### .Imports

In [104]:
import os
import pandas as pd
import json
import matplotlib.pyplot as plt
import numpy as np
import re
import math
import numpy as np
import codecs
import folium
from scipy.stats.stats import pearsonr

%pylab inline
pylab.rcParams['figure.figsize'] = (20,12)

Populating the interactive namespace from numpy and matplotlib


### .Constants

In [89]:
DATA_FOLDER = 'data_clean'
IS_DATE = re.compile("^[1-2]{1}[0-9]{3}$") #will be useful to detect values that correspond to dates

PATH = 'docs/_stories/'
PLOT_FOLDER = 'plots/'
DF_FOLDER = 'dataframes/'
MAP_FOLDER = 'maps/'

### .Useful functions

#### Function to quickly describe a dataframe

In [4]:
def describeDf(df,name="DESCRIPTION",level=2):
    """
    Describe the data. Different levels are possible.
    Level 0: Print the title of the dataset
    Level 1: Name the different columns
    Level 2: Explore the values of each column
    """
    date=[]
    
    # Explore each column of the dataset
    if(level==2):
        # Print a header
        print("______________________________ " + name+" ______________________________\n")
        print("\n")
        for col in df.columns:
            # Print the attributes of each column
            if((not IS_DATE.match(col)) & (not re.compile("[0-9]+ an").match(col))):
                print("         ATTRIBUTE: "+col)
                print("   "+str(df[col].unique()))

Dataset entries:
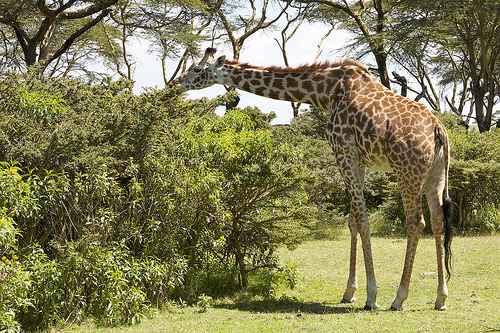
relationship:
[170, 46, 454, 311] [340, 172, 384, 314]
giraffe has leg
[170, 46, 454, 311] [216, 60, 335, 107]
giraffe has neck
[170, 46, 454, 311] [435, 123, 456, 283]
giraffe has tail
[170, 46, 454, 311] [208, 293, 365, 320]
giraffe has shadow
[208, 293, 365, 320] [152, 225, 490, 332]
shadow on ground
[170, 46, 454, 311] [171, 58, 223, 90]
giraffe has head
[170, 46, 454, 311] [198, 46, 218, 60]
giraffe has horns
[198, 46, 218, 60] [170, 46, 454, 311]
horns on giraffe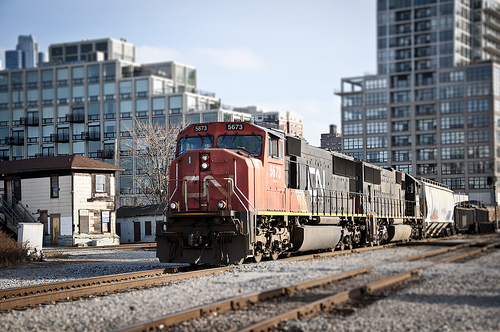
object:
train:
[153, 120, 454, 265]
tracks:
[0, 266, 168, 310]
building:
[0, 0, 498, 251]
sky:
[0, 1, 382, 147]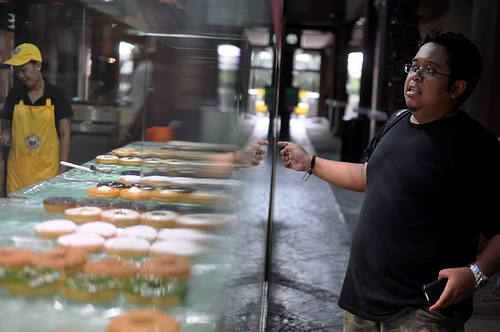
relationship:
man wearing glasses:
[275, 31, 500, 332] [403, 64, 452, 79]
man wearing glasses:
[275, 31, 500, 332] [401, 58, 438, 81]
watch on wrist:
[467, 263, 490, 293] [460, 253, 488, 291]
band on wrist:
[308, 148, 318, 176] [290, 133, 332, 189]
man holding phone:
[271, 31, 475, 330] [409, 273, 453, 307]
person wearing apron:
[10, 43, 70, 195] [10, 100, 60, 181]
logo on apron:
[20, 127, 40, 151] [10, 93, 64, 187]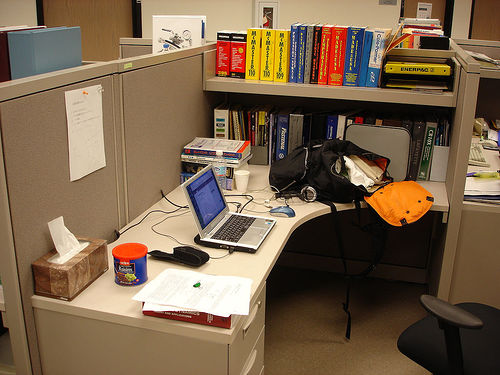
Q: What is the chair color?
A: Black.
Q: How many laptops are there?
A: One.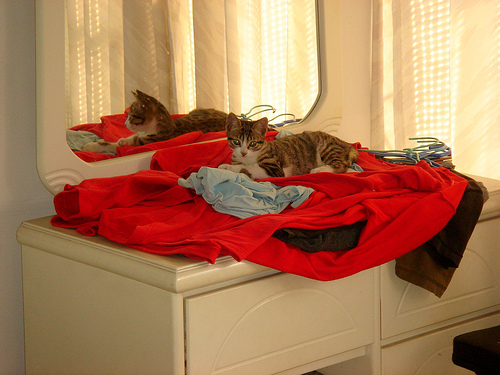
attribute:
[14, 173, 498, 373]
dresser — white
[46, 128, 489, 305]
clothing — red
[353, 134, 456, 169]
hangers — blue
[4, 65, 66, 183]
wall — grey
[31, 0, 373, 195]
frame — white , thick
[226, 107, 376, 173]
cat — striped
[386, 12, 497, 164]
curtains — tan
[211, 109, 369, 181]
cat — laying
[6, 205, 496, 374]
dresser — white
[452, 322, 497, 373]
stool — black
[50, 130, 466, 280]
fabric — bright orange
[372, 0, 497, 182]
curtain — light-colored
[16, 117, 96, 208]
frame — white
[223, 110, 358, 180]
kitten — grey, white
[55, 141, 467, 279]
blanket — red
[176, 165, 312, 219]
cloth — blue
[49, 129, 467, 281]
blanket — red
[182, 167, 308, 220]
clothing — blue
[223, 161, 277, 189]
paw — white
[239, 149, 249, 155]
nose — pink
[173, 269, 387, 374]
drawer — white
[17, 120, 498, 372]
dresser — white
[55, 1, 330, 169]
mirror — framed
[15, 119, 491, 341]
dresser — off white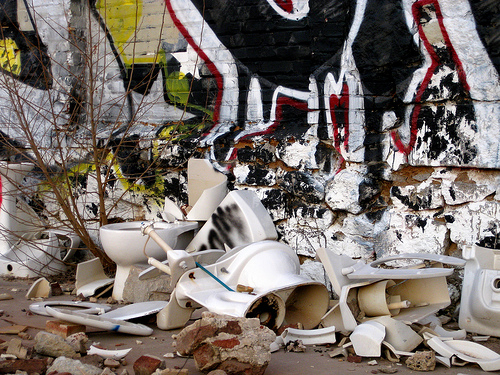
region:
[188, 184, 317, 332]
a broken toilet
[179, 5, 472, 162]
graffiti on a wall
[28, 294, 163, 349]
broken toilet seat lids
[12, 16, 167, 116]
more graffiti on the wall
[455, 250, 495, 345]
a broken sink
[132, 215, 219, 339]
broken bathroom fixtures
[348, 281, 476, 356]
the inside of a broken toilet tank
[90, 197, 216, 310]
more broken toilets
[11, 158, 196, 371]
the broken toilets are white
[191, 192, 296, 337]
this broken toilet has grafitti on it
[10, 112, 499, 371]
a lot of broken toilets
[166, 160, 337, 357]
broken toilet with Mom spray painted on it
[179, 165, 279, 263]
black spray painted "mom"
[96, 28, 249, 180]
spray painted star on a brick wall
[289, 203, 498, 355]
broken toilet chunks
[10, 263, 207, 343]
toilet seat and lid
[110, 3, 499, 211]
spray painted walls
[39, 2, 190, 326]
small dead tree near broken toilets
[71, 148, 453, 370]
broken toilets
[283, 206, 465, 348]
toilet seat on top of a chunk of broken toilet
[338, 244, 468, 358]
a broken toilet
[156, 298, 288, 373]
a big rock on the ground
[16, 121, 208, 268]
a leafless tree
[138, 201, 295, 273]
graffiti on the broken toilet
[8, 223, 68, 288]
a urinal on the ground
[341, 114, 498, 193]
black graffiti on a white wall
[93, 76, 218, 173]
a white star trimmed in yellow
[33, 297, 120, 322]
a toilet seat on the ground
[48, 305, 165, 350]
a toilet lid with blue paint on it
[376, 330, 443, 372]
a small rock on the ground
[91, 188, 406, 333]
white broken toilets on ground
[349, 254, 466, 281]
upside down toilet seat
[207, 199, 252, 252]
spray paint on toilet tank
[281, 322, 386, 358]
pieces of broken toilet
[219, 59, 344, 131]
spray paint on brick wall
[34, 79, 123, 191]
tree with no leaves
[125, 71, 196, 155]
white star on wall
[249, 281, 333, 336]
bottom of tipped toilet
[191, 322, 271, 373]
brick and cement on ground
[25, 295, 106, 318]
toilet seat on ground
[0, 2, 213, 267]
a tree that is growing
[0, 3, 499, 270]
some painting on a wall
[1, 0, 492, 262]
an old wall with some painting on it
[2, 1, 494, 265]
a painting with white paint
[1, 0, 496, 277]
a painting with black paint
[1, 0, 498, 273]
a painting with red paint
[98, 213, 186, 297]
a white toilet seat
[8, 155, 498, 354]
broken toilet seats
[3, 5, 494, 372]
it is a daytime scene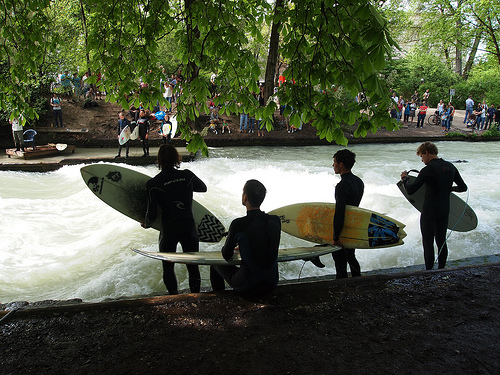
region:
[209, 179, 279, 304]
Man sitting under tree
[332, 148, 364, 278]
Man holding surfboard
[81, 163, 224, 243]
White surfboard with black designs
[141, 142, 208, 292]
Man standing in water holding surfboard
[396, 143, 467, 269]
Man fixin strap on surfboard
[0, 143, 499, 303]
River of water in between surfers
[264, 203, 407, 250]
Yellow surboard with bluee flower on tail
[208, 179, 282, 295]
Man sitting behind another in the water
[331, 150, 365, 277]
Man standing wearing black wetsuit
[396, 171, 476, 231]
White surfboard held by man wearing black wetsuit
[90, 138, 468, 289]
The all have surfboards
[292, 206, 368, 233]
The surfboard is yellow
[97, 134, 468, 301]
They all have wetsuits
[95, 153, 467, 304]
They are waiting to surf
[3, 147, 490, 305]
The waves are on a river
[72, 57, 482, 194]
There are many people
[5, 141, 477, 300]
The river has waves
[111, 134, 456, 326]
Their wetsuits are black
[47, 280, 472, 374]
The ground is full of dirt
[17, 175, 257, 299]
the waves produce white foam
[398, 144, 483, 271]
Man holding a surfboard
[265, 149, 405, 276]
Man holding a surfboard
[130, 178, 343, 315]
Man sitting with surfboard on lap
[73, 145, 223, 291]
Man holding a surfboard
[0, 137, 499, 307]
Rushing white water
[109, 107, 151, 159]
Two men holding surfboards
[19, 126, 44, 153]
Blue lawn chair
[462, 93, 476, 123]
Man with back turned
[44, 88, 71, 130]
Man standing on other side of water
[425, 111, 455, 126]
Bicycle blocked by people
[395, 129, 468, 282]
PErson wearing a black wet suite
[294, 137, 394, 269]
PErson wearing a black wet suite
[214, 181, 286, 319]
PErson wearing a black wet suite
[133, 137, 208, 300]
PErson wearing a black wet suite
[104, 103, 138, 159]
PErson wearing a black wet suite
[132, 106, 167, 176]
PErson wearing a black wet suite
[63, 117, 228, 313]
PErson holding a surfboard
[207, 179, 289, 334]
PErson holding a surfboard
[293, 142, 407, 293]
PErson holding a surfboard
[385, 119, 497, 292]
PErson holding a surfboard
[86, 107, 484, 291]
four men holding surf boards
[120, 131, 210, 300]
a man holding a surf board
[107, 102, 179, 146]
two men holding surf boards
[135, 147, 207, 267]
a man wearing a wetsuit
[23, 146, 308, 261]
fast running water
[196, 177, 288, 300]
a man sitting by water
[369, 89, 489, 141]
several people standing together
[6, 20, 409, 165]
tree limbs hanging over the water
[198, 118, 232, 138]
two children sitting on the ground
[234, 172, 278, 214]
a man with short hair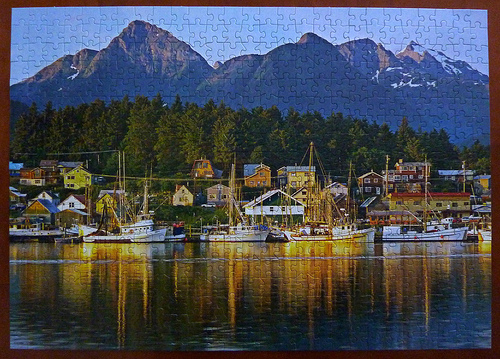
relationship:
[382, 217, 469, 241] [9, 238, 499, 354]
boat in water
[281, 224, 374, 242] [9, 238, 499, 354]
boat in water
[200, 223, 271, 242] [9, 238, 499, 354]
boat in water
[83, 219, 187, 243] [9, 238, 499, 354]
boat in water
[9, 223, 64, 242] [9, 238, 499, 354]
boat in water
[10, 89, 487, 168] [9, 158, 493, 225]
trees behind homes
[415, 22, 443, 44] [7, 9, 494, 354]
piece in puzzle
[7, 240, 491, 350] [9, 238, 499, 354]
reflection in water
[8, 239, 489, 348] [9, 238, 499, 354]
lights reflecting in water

### Directions
1. Extract from the notebook excerpt above the passage that begins at the words "#### Function to" and stops after the words "levels are possible.", reproducing it verbatim.
2. Render the sentence "Different levels are possible." from the notebook excerpt above into French.

### Written responses
1.
#### Function to quickly describe a dataframe

In [4]:
def describeDf(df,name="DESCRIPTION",level=2):
    """
    Describe the data. Different levels are possible.

2. Différents niveaux sont possibles.